(Saved entries)
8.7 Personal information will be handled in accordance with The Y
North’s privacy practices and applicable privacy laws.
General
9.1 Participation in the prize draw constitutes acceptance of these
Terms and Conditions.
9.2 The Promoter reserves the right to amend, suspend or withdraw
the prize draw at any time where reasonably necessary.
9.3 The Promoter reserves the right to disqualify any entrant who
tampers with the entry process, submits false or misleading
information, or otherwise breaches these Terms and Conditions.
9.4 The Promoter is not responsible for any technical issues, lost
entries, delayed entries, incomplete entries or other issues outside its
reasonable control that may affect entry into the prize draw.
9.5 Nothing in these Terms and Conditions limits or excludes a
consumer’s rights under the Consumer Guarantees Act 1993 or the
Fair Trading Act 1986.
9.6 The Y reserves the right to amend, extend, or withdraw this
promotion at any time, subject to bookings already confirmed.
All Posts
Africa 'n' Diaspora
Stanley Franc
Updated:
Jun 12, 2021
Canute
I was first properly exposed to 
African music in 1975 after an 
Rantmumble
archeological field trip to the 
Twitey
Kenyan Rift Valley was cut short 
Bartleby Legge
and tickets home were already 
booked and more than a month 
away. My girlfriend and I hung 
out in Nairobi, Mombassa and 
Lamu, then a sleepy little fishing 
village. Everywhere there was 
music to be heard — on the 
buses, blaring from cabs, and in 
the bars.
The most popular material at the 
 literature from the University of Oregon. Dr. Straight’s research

- [ASSIGNMENT] Among the entries above, the lines between the ones containing "entries, delayed entries, incomplete" and "away. My girlfriend and I hung", inclusive, are to be transcribed exactly. No other line is to be given.

- [ANSWER BELOW]
entries, delayed entries, incomplete entries or other issues outside its
reasonable control that may affect entry into the prize draw.
9.5 Nothing in these Terms and Conditions limits or excludes a
consumer’s rights under the Consumer Guarantees Act 1993 or the
Fair Trading Act 1986.
9.6 The Y reserves the right to amend, extend, or withdraw this
promotion at any time, subject to bookings already confirmed.
All Posts
Africa 'n' Diaspora
Stanley Franc
Updated:
Jun 12, 2021
Canute
I was first properly exposed to 
African music in 1975 after an 
Rantmumble
archeological field trip to the 
Twitey
Kenyan Rift Valley was cut short 
Bartleby Legge
and tickets home were already 
booked and more than a month 
away. My girlfriend and I hung 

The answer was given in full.